Activity
Search the listing below for the word "TODO" and copy each line where it appears.
[Provided records — start]
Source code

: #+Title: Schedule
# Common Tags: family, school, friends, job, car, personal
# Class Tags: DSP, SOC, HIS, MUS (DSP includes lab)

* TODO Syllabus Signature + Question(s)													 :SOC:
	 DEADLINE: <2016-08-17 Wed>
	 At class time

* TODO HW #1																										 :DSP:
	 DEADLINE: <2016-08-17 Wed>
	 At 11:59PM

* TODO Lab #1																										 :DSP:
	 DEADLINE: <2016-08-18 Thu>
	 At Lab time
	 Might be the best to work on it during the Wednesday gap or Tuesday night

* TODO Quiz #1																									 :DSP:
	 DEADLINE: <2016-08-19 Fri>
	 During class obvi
[Provided records — finish]
Output of the exercise
* TODO Syllabus Signature + Question(s)													 :SOC:
* TODO HW #1																										 :DSP:
* TODO Lab #1																										 :DSP:
* TODO Quiz #1																									 :DSP:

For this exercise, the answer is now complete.